Ingredients for - Tuna and Vegetable Casserole

1. Egg noodles - ½ (12 ounce) package
2. 1-inch pieces fresh-cut green beans - 1 cup
3. Bite-size summer squash pieces - 1 cup
4. Frozen peas - 1 cup
5. Sliced carrots - 1 cup
6. Olive oil - 1 teaspoon
7. Sliced fresh mushrooms - 1 cup
8. Condensed cream of mushroom soup - 1 (10.75 ounce) can
9. 2% milk - ⅓ cup
10. Albacore tuna, drained and broken into chunks - 1 (7 ounce) can
11. Onion, chopped - ½
12. Shredded Cheddar cheese - ½ cup
13. Worcestershire sauce - 1 tablespoon
14. Salt and ground black pepper to taste - 1 tablespoon
15. French-fried onions (such as French's®) - 1 cup

How to cook deliciously - Tuna and Vegetable Casserole

1. Stage

Bring a large pot of lightly salted water to a boil.

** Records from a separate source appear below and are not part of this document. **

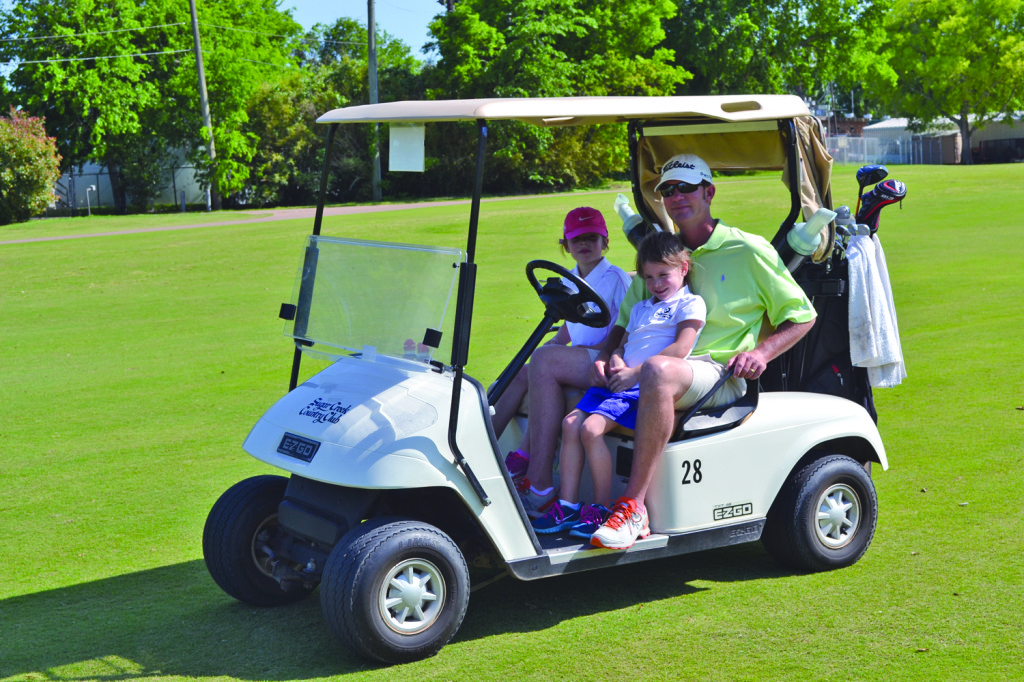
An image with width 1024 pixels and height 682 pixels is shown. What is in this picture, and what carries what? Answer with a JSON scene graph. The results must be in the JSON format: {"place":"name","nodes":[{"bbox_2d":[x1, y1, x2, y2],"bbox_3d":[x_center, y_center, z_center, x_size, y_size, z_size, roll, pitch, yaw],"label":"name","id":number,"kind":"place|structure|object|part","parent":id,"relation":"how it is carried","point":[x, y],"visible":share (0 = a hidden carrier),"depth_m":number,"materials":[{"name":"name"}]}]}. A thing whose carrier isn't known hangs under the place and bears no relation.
{"place":"outdoors","nodes":[
{"label":"outdoors","id":0,"kind":"place"},
{"bbox_2d":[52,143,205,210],"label":"building","id":1,"kind":"structure","parent":0,"point":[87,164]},
{"bbox_2d":[1,191,602,244],"label":"path","id":2,"kind":"structure","parent":0,"point":[39,239],"materials":[{"name":"concrete"}]},
{"bbox_2d":[281,0,448,55],"label":"sky","id":3,"kind":"structure","parent":0,"point":[349,14],"materials":[{"name":"blue"}]},
{"bbox_2d":[0,157,1023,681],"label":"lawn","id":4,"kind":"structure","parent":0,"point":[686,597],"materials":[{"name":"green plant"}]},
{"bbox_2d":[0,107,61,223],"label":"flowering shrub","id":5,"kind":"object","parent":4,"relation":"on","point":[33,144],"visible":1,"depth_m":49.36,"materials":[{"name":"plant"}]},
{"bbox_2d":[84,184,95,215],"bbox_3d":[-14.145,-4.681,54.465,0.360,1.272,0.294,-6,8,-34],"label":"post","id":6,"kind":"object","parent":4,"relation":"on","point":[93,187],"visible":0.96,"depth_m":54.37,"materials":[{"name":"white"}]},
{"bbox_2d":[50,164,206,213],"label":"chain-link fence","id":7,"kind":"object","parent":4,"relation":"on","point":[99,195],"visible":0.48,"depth_m":58.98,"materials":[{"name":"metal"}]},
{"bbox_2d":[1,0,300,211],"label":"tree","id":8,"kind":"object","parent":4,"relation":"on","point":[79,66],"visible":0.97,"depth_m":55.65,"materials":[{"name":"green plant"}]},
{"bbox_2d":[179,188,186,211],"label":"post","id":9,"kind":"object","parent":4,"relation":"on","point":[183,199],"visible":0.97,"depth_m":54.13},
{"bbox_2d":[188,0,220,213],"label":"utility pole","id":10,"kind":"object","parent":4,"relation":"on","point":[201,76],"visible":0.97,"depth_m":53.32,"materials":[{"name":"brown wood"}]},
{"bbox_2d":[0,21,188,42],"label":"power line","id":11,"kind":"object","parent":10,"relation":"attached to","point":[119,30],"visible":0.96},
{"bbox_2d":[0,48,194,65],"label":"power line","id":12,"kind":"object","parent":10,"relation":"attached to","point":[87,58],"visible":0.92,"depth_m":48.73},
{"bbox_2d":[247,20,424,207],"bbox_3d":[-6.040,-7.666,56.113,8.336,6.613,8.259,-6,8,-34],"label":"tree","id":13,"kind":"object","parent":4,"relation":"on","point":[269,100],"visible":0.66,"depth_m":54.16,"materials":[{"name":"green plant"}]},
{"bbox_2d":[365,0,381,202],"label":"utility pole","id":14,"kind":"object","parent":4,"relation":"on","point":[369,32],"visible":0.92,"depth_m":55.92,"materials":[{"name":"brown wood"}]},
{"bbox_2d":[419,0,688,193],"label":"tree","id":15,"kind":"object","parent":4,"relation":"on","point":[528,44],"visible":0.79,"depth_m":53.09,"materials":[{"name":"green plant"}]},
{"bbox_2d":[206,97,905,673],"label":"golf cart","id":16,"kind":"object","parent":4,"relation":"on","point":[347,420],"visible":0.84,"depth_m":6.37,"materials":[{"name":"white plastic"}]},
{"label":"wheel","id":17,"kind":"part","parent":16,"relation":"part of","materials":[{"name":"black rubber"}]},
{"bbox_2d":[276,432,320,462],"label":"nameplate","id":18,"kind":"object","parent":16,"relation":"attached to","point":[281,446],"visible":0.96,"depth_m":6.21,"materials":[{"name":"black plastic"}]},
{"bbox_2d":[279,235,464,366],"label":"windshield","id":19,"kind":"object","parent":16,"relation":"attached to","point":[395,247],"visible":0.9,"depth_m":6.30,"materials":[{"name":"clear plastic"}]},
{"label":"hood","id":20,"kind":"part","parent":16,"relation":"part of","materials":[{"name":"white plastic"}]},
{"label":"wheel","id":21,"kind":"part","parent":16,"relation":"part of","materials":[{"name":"black rubber"}]},
{"bbox_2d":[387,123,425,171],"bbox_3d":[-0.435,-0.785,6.633,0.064,0.216,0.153,-6,8,-34],"label":"paper sign","id":22,"kind":"object","parent":16,"relation":"attached to","point":[395,142],"visible":0.99,"depth_m":6.63,"materials":[{"name":"white paper"}]},
{"label":"wheel","id":23,"kind":"part","parent":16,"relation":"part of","materials":[{"name":"metal"}]},
{"bbox_2d":[491,206,633,502],"bbox_3d":[0.215,0.041,6.897,0.690,1.181,0.743,0,7,14],"label":"girl","id":24,"kind":"object","parent":16,"relation":"in","point":[598,253],"visible":0.58,"depth_m":6.84},
{"bbox_2d":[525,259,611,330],"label":"steering wheel","id":25,"kind":"object","parent":16,"relation":"attached to","point":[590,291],"visible":0.87,"depth_m":6.63,"materials":[{"name":"black plastic"}]},
{"bbox_2d":[532,233,706,539],"bbox_3d":[0.450,0.179,6.276,0.585,1.077,0.636,2,8,28],"label":"child","id":26,"kind":"object","parent":16,"relation":"on","point":[616,418],"visible":0.87,"depth_m":6.24},
{"bbox_2d":[614,193,644,241],"bbox_3d":[0.555,-0.533,7.378,0.145,0.280,0.212,-6,8,-34],"label":"bottle","id":27,"kind":"object","parent":16,"relation":"attached to","point":[626,209],"visible":0.63,"depth_m":7.36,"materials":[{"name":"plastic"}]},
{"bbox_2d":[573,145,819,545],"bbox_3d":[0.717,-0.011,6.481,0.780,1.527,1.025,0,7,13],"label":"man","id":28,"kind":"object","parent":16,"relation":"on","point":[712,267],"visible":0.81,"depth_m":6.33},
{"bbox_2d":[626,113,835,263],"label":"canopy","id":29,"kind":"object","parent":16,"relation":"attached to","point":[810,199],"visible":0.44,"depth_m":7.23,"materials":[{"name":"fabric"}]},
{"bbox_2d":[787,207,836,260],"bbox_3d":[1.289,-0.452,7.021,0.190,0.288,0.208,-6,8,-34],"label":"bottle","id":30,"kind":"object","parent":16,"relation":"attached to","point":[812,225],"visible":0.88,"depth_m":6.97,"materials":[{"name":"white"}]},
{"label":"wheel","id":31,"kind":"part","parent":16,"relation":"part of","materials":[{"name":"black rubber"}]},
{"bbox_2d":[776,221,876,417],"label":"golf bag","id":32,"kind":"object","parent":16,"relation":"on","point":[820,323],"visible":0.46,"depth_m":7.48,"materials":[{"name":"black fabric"}]},
{"bbox_2d":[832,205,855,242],"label":"golf club","id":33,"kind":"object","parent":32,"relation":"in","point":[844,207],"visible":0.42,"depth_m":7.35,"materials":[{"name":"metal"}]},
{"bbox_2d":[854,164,887,224],"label":"golf club","id":34,"kind":"object","parent":32,"relation":"in","point":[860,181],"visible":0.65,"depth_m":7.82,"materials":[{"name":"black"}]},
{"bbox_2d":[845,229,905,389],"bbox_3d":[1.619,-0.123,7.279,0.326,0.665,0.354,-6,8,-34],"label":"towel","id":35,"kind":"object","parent":32,"relation":"hanging from","point":[864,283],"visible":0.88,"depth_m":7.17,"materials":[{"name":"white fabric"}]},
{"bbox_2d":[857,180,908,231],"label":"golf club","id":36,"kind":"object","parent":32,"relation":"in","point":[884,193],"visible":0.84,"depth_m":7.39,"materials":[{"name":"black fabric"}]},
{"bbox_2d":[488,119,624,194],"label":"shrub","id":37,"kind":"object","parent":4,"relation":"on","point":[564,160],"visible":0.51,"depth_m":55.41,"materials":[{"name":"green plant"}]},
{"bbox_2d":[662,0,897,112],"label":"tree","id":38,"kind":"object","parent":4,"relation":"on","point":[754,24],"visible":0.76,"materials":[{"name":"green plant"}]},
{"bbox_2d":[826,134,942,165],"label":"chain-link fence","id":39,"kind":"object","parent":4,"relation":"on","point":[900,156],"visible":0.5,"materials":[{"name":"metal"}]},
{"bbox_2d":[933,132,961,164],"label":"shed","id":40,"kind":"structure","parent":4,"relation":"on","point":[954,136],"materials":[{"name":"brown wood"}]},
{"bbox_2d":[875,0,1023,163],"label":"tree","id":41,"kind":"object","parent":4,"relation":"on","point":[958,62],"visible":1,"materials":[{"name":"green plant"}]},
{"bbox_2d":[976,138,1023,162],"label":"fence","id":42,"kind":"object","parent":4,"relation":"on","point":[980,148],"visible":0.77,"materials":[{"name":"black metal"}]},
{"bbox_2d":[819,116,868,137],"label":"brick building","id":43,"kind":"structure","parent":0,"point":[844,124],"materials":[{"name":"brick"}]},
{"bbox_2d":[855,114,1023,164],"label":"building","id":44,"kind":"structure","parent":0,"point":[872,130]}
]}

Cook egg noodles in boiling water, occasionally stirring until cooked through but firm to the bite, about 5 minutes. Drain.

2. Stage

Preheat the oven to 425 degrees F (220 degrees C).

3. Stage

Combine green beans, squash, peas, and carrots in a microwave-safe glass or ceramic bowl; cook until tender, 3 to 10 minutes. Rinse vegetables with cold water and drain.

4. Stage

Heat olive oil in a skillet over medium-high heat; sauté mushrooms in hot oil until tender, 5 to 7 minutes.

5. Stage

Whisk mushroom soup and milk together in a large bowl; add vegetables, mushrooms, tuna, onion, and Cheddar cheese. Mix in Worcestershire sauce, salt, and black pepper. Pour mixture into a casserole dish and top with French fried onions.

6. Stage

Bake in the preheated oven until bubbling, about 20 minutes.